Why am I telling you all of this? Because my social media is filled with tax professionals (new and experienced) who are using automation tools (and their cell phones) in their practices. And it is becoming clear to me just how many are only looking at convenience and not security. The vibe I’m getting is something along the lines of “well everyone else is doing it so it must be OK/safe.” It really isn’t. Security and convenience are always a balancing act. Some things at Tax Therapy are more difficult (or more manual) than they have to be because I have thought through the security consequences and decided to err on the side of a bit more manual processing. If your #taxpro has given it some thought and decided that they can accept or mitigate the potential risks of a given technology, that’s fine. Every practice is different and has different resources to devote to IT, software evaluation, etc.
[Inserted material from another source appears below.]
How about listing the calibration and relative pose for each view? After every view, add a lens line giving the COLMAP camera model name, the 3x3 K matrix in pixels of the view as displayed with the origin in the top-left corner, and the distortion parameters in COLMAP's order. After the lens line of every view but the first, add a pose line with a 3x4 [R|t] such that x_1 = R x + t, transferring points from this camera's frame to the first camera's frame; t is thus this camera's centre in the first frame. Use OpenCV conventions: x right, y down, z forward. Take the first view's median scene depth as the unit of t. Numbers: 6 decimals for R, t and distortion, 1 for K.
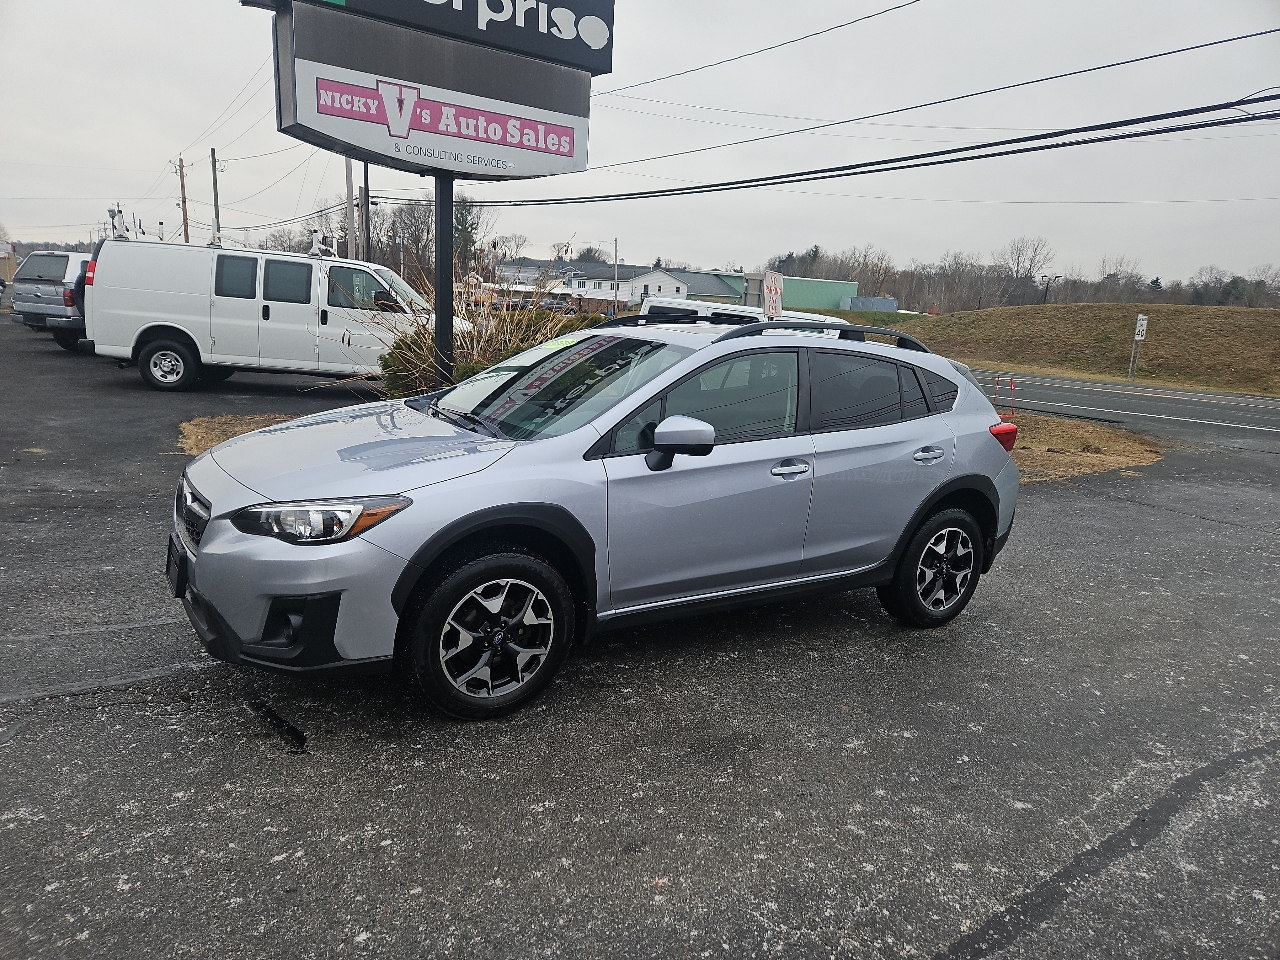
lens RADIAL K [[853.9, 0, 624.7], [0, 853.9, 493.6], [0, 0, 1]] dist [0.078097, -0.060882]
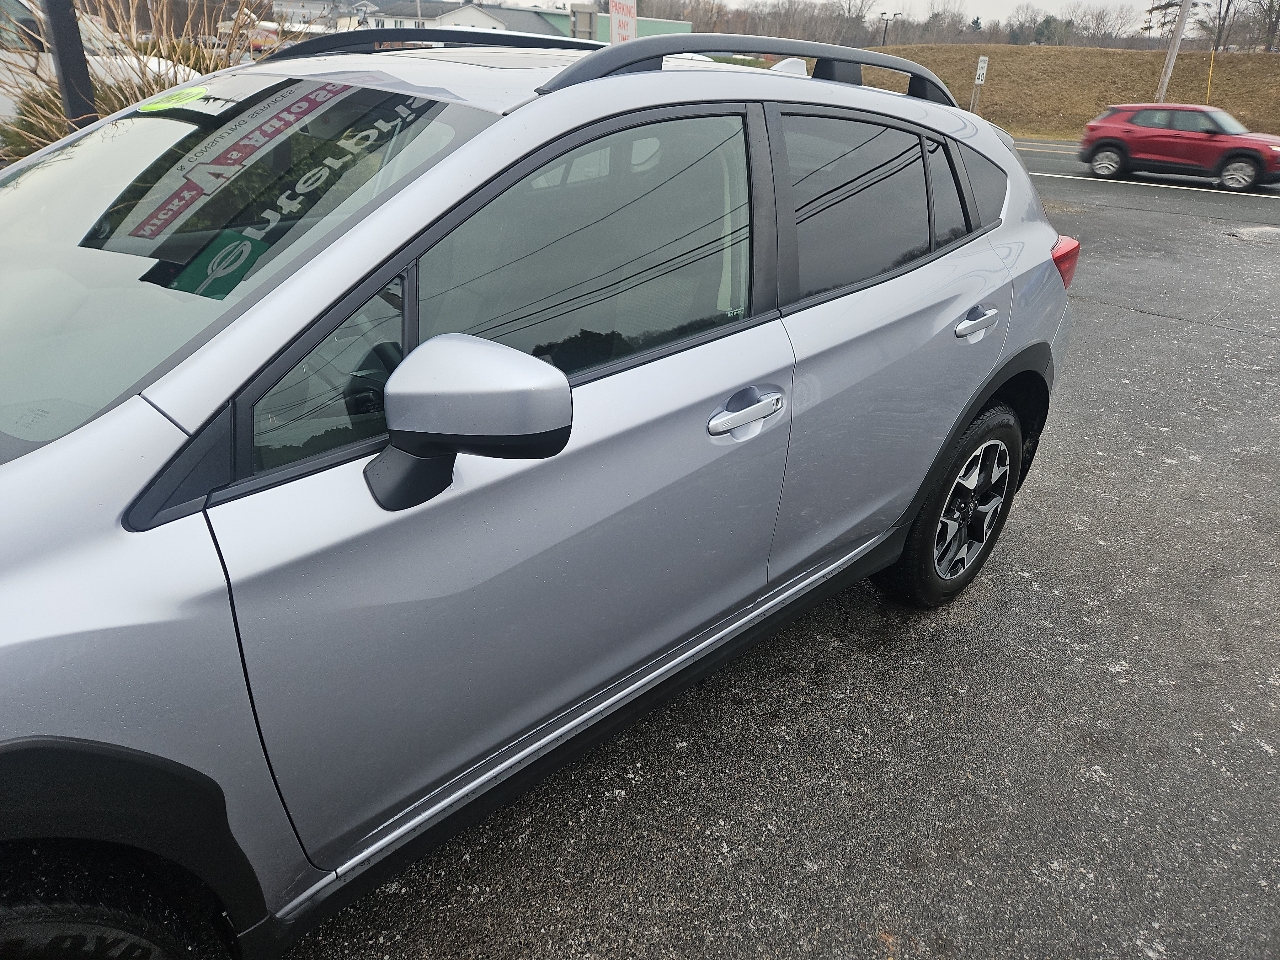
lens RADIAL K [[853.9, 0, 642.4], [0, 853.9, 475.0], [0, 0, 1]] dist [0.078097, -0.060882]
pose [[0.978034, -0.099224, 0.183312, 0.035766], [0.053131, 0.969054, 0.241063, -0.061086], [-0.201558, -0.226028, 0.953040, 0.351518]]
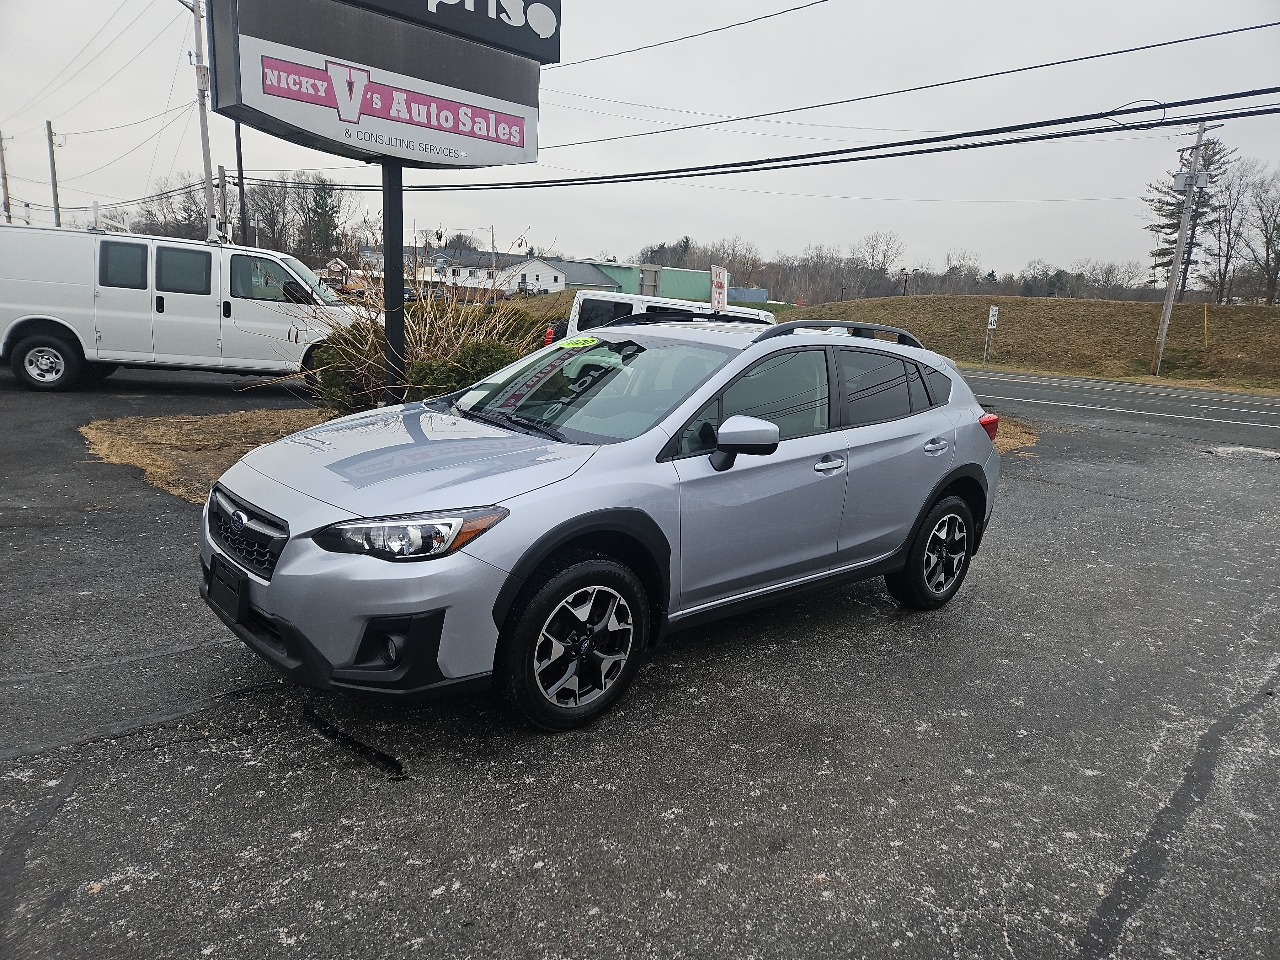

It’s all of those #taxpros who aren’t even giving the security side a second thought that I’m concerned about. And if you’re a taxpayer using a paid preparer, you should be too.
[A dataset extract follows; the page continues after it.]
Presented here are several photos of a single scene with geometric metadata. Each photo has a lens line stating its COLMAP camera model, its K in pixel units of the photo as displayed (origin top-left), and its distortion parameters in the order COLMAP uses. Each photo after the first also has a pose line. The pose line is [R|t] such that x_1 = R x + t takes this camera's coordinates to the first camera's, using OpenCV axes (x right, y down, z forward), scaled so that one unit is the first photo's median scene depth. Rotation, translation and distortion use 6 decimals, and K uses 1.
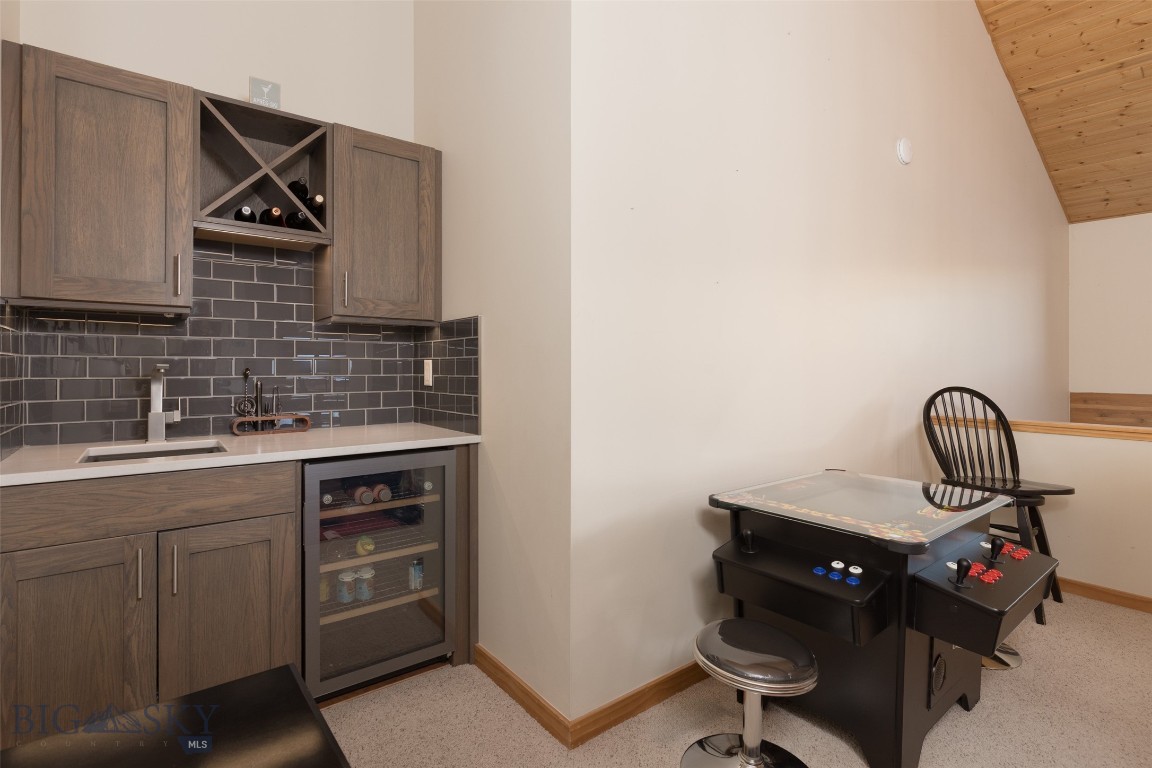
lens RADIAL K [[531.7, 0, 554.6], [0, 531.7, 362.6], [0, 0, 1]] dist [0.005639, -0.000388]
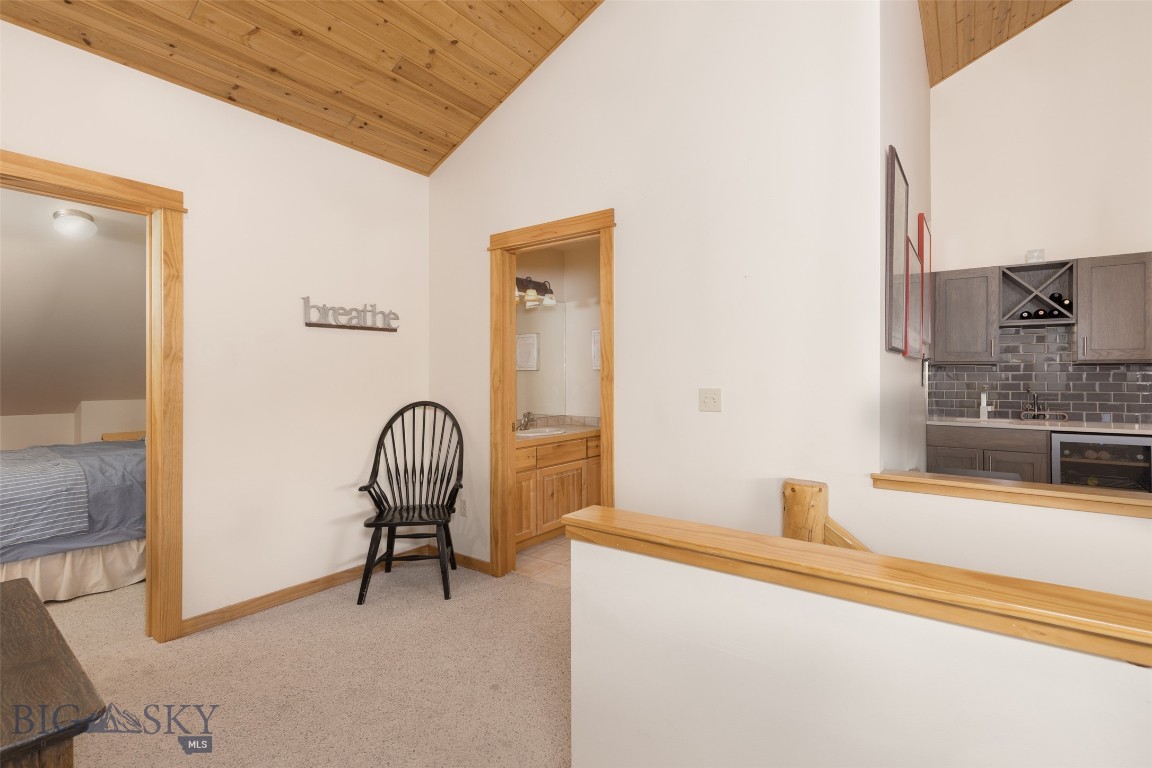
lens RADIAL K [[531.7, 0, 576.2], [0, 531.7, 376.5], [0, 0, 1]] dist [0.005639, -0.000388]
pose [[0.268238, 0.000851, -0.963352, 0.986200], [0.008054, 0.999963, 0.003126, -0.056300], [0.963319, -0.008597, 0.268221, -1.292008]]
Paid tax return preparers are not allowed to sell your data. But what happens when they provide your data without your specific consent to a vendor who then sells it or uses it to sell you more products? I’m looking at you, Intuit! I’ve been reading that clients of preparers who use Intuit’s suite of professional products are being solicited to use one of Intuit’s DIY products when they sign in to, for example, retrieve their W2s and 1099s or complete their tax professional’s annual client organizer. Not cool. Not cool at all.
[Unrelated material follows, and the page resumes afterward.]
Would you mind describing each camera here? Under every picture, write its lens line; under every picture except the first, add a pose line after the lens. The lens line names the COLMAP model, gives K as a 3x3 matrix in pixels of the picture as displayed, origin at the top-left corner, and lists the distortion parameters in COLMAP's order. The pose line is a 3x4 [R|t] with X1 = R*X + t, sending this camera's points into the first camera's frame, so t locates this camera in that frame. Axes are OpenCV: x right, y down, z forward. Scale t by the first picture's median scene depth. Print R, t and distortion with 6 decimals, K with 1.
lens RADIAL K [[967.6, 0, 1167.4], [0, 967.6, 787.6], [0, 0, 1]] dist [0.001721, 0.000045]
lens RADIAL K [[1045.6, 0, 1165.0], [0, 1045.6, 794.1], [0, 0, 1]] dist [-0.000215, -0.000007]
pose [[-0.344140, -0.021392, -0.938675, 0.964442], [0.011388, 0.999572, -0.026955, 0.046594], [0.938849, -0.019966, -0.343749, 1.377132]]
I can’t run my office profitably without a certain degree of automation. There’s only so many days in tax season, only so many hours in a day, and only so much brain time in a given set of hours. But Tax Therapy clients can rest assured that I have devoted a huge portion of my (not inconsequential) brain power to ensuring that I’m only disclosing as much of their data as I absolutely have to to a given vendor and that I am getting their consent to do so each year. Tax professionals, what about your office? Taxpayers, what about your #taxpro?